Proponents and followers of mainstream religions can argue that the idea of an established religion cannot be compared to the Cave as, generally, followers of an established religion see that religion as a way to seek the truth and gain higher knowledge. While this point can surely be argued by pointing out that a religion seeking higher knowledge would most definitely not only question their own beliefs, but also attempt to learn as much as possible in the way of alternate beliefs.

However, the simplest response to criticism of this comparison is that it is only true in that religion is a set of beliefs usually taught from birth, while at the same time hindering knowledge of other accepted truths, and that may be challenged upon careful inspection of established ‘truths’ within this belief system and consideration of other options. Because Aristotle’s Allegory is fairly vague, it can be applied to nearly any situation in which a person or group of people are prohibited from some higher knowledge or truth by an outside force.

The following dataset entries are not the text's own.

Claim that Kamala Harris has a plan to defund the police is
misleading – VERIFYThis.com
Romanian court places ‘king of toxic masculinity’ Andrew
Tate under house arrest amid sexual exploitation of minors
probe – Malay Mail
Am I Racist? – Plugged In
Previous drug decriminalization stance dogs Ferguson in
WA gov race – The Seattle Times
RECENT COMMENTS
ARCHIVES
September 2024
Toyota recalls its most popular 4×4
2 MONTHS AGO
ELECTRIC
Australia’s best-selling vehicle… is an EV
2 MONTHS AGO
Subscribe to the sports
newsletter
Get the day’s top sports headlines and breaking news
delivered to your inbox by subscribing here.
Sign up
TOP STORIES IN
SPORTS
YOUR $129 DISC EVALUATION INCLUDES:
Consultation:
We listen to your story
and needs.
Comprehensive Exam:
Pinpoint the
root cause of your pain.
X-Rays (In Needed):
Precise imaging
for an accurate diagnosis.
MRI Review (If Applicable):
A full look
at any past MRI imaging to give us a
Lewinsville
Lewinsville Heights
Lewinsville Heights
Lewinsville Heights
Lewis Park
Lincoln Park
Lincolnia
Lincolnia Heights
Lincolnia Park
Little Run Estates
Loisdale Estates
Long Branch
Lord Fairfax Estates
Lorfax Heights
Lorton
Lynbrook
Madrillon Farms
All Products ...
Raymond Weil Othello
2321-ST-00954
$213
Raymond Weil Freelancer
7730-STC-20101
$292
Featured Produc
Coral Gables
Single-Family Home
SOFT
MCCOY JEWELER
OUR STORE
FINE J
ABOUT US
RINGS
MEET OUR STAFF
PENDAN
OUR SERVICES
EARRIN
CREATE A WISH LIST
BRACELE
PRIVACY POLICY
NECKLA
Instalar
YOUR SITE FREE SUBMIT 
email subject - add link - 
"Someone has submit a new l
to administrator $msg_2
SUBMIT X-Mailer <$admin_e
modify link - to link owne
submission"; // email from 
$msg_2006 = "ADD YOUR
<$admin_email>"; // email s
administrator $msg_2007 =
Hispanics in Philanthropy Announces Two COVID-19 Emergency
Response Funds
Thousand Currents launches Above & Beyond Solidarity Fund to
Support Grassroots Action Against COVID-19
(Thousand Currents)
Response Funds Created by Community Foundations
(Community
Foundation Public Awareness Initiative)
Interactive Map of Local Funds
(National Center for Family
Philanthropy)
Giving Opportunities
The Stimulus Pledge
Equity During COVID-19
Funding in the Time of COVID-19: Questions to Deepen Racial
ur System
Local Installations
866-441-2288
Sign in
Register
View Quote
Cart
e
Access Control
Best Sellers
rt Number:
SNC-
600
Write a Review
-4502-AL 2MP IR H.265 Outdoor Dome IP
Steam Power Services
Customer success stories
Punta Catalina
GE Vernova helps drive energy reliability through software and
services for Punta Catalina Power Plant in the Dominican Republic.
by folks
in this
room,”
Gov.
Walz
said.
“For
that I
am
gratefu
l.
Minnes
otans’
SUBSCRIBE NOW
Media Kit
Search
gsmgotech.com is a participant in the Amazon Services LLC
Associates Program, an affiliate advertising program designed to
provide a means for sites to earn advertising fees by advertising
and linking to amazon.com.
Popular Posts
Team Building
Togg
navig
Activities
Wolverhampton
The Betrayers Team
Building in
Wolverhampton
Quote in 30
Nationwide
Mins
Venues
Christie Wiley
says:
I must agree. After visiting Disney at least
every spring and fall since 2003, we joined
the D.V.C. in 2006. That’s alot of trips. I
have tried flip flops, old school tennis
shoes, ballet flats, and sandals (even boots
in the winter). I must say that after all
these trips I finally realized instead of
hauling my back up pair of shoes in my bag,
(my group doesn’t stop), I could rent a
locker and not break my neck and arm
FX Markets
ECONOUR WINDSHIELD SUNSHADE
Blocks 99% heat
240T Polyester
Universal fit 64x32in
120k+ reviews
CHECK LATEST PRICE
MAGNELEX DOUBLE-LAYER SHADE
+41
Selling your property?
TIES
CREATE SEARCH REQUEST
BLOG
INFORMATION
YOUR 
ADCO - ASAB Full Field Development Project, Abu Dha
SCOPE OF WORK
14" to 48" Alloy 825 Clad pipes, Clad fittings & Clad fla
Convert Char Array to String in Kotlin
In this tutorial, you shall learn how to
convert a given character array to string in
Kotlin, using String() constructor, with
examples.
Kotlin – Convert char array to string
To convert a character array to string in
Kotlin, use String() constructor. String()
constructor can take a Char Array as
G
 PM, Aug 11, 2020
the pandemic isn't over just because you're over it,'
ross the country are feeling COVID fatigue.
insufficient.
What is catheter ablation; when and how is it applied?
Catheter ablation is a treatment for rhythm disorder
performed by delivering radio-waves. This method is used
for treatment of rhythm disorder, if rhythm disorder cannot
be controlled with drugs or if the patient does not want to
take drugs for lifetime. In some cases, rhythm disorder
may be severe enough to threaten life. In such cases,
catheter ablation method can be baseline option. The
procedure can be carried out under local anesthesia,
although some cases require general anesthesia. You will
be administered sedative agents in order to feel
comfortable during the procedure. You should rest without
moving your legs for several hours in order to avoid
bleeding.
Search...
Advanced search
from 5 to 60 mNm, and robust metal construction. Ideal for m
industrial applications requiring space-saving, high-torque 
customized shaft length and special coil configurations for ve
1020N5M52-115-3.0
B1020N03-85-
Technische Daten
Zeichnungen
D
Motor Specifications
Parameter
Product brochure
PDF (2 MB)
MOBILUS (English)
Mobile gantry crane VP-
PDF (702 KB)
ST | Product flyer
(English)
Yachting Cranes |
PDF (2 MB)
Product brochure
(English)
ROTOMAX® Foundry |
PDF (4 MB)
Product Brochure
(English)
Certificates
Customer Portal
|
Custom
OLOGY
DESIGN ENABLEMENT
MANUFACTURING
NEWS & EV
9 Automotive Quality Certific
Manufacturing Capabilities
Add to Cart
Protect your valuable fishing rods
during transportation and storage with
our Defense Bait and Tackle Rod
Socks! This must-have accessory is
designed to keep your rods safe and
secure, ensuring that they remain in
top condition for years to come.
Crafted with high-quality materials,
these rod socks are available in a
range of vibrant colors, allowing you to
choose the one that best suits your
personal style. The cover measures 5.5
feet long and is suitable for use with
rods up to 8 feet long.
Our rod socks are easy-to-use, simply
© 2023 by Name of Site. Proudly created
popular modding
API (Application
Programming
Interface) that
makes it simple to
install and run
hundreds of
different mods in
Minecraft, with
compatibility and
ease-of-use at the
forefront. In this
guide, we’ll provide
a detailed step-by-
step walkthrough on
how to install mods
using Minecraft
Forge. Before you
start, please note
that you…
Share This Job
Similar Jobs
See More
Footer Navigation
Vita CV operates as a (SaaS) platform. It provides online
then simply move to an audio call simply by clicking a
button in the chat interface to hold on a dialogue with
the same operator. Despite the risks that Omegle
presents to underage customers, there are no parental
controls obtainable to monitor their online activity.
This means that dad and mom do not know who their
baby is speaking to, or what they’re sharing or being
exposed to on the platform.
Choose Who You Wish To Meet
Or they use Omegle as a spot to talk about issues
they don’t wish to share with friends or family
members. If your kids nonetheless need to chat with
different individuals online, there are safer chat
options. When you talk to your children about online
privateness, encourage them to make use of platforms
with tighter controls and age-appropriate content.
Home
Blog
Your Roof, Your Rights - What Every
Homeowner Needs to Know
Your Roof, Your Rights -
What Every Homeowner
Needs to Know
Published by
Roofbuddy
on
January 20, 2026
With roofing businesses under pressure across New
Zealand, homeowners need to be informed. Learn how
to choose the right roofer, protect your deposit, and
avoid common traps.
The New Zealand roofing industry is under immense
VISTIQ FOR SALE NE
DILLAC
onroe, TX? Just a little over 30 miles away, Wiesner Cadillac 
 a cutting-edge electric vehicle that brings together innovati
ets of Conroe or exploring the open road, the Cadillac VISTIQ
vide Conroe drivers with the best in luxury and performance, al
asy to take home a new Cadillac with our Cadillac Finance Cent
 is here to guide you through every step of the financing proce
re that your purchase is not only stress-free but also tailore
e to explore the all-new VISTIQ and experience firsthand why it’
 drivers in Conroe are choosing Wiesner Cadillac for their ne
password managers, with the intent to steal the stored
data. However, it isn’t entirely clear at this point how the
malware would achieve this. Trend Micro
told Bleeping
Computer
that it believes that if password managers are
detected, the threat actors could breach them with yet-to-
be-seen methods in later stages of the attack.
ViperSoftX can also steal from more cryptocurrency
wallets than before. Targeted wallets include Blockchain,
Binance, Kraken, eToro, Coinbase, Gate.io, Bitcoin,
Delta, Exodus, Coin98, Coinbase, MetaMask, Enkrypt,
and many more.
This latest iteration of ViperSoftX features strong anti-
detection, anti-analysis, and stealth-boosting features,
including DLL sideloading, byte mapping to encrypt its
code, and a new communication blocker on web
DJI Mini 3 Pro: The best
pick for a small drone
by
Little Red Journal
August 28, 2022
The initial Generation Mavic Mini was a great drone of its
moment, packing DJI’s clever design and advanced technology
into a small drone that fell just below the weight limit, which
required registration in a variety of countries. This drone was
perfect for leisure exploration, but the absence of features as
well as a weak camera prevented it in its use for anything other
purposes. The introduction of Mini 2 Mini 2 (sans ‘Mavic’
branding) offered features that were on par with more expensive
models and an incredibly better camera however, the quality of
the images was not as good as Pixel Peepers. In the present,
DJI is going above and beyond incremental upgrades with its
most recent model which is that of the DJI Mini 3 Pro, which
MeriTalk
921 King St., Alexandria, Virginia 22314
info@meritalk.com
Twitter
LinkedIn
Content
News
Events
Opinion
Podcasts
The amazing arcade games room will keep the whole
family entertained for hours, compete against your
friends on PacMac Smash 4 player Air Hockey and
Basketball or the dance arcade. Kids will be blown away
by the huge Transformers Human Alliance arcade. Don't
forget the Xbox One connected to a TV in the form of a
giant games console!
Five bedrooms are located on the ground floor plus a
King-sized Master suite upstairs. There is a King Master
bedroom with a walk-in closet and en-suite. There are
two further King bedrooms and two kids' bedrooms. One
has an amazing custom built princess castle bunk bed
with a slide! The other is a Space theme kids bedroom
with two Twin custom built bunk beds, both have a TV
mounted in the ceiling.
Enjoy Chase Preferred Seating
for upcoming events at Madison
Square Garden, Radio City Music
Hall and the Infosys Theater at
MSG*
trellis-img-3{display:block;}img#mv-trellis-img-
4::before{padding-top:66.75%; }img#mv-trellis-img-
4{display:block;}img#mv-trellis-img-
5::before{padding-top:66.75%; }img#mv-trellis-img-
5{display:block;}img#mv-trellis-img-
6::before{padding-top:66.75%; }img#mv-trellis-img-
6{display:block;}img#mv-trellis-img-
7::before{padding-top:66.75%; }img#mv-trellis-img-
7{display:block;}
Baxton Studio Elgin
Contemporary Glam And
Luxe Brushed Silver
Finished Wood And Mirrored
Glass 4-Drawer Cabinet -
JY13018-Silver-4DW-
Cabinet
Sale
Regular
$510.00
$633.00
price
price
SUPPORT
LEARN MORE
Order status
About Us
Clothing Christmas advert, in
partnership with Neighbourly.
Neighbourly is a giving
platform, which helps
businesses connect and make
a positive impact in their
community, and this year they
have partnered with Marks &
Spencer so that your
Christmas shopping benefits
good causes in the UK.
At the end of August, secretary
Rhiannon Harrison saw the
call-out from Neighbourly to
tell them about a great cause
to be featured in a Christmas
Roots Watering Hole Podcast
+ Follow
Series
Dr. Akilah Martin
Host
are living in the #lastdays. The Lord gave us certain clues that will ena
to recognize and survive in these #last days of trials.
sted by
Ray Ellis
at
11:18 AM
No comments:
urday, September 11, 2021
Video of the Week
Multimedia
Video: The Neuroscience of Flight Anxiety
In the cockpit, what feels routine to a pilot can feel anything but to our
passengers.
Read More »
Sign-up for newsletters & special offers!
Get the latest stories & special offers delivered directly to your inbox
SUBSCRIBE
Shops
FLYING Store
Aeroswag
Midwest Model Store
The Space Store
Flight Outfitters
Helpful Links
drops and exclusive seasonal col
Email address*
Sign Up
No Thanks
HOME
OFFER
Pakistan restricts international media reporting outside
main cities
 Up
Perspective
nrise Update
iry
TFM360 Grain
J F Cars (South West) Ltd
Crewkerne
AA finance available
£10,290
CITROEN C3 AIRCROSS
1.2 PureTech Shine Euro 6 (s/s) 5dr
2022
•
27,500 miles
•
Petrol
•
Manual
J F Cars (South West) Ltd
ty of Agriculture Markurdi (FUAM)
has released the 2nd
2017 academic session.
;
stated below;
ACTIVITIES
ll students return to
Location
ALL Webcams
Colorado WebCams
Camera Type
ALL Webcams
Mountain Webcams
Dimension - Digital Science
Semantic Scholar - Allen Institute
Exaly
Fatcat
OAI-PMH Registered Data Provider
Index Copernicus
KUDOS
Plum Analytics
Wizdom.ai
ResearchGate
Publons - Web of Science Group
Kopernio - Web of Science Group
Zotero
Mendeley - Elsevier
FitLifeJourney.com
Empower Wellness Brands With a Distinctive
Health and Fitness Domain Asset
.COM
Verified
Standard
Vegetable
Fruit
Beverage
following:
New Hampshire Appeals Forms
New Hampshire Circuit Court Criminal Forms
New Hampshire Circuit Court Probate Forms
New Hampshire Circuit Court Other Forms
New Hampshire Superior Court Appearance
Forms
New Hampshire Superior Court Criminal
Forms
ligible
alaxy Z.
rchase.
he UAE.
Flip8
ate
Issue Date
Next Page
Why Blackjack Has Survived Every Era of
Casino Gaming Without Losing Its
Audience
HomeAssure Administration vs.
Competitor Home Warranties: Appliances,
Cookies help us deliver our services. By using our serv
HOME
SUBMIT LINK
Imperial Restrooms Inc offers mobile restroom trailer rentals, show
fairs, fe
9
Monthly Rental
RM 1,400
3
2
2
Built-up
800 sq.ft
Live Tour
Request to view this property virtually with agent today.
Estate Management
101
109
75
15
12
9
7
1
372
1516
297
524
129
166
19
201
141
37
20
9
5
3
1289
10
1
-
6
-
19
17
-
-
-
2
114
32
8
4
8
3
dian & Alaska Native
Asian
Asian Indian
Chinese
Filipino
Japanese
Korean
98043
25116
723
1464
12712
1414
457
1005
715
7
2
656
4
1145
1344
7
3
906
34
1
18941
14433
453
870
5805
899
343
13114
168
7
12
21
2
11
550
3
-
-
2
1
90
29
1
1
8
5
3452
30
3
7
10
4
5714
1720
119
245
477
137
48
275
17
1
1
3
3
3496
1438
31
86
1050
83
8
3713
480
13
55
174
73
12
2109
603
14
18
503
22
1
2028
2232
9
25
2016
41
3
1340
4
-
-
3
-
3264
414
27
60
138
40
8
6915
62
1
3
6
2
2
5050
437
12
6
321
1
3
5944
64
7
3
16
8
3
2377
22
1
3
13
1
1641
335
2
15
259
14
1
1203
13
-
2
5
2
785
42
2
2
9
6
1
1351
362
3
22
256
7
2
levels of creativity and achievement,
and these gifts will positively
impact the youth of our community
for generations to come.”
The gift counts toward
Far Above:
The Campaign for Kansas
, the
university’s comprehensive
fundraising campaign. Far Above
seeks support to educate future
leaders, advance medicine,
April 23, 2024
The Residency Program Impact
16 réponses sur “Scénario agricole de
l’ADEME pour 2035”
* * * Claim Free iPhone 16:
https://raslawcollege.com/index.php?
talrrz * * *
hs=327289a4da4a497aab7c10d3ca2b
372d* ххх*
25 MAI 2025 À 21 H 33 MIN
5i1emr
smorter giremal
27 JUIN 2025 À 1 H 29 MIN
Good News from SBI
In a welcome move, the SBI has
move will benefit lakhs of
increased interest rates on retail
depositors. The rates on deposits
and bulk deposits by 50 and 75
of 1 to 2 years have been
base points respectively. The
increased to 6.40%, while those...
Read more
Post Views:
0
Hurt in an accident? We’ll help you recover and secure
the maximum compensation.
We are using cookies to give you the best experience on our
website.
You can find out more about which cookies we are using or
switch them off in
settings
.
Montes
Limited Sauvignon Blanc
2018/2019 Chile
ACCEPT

In the case of Room, this outside force, or wall, is the main character’s mother protecting him from the Truth that is the entire world outside of their small shed; the prophet and leaders of the FLDS church prohibit the members of their congregation access to currently accepted ideas about gender equality, and in this way THEY are the wall; the entire Westernized system of mainstream religion today is helping to prohibit an entire group of people from accepting the knowledge of scientific teachings that may contradict the teachings of this religion, as the wall prohibited the prisoners from knowing the truth about the three-dimensional world. Accounting for just these examples, the Allegory of the Cave is shown to be not only relevant today, but that its relevance will continue as long as there are those who would deprive anyone of the ability to seek the truth.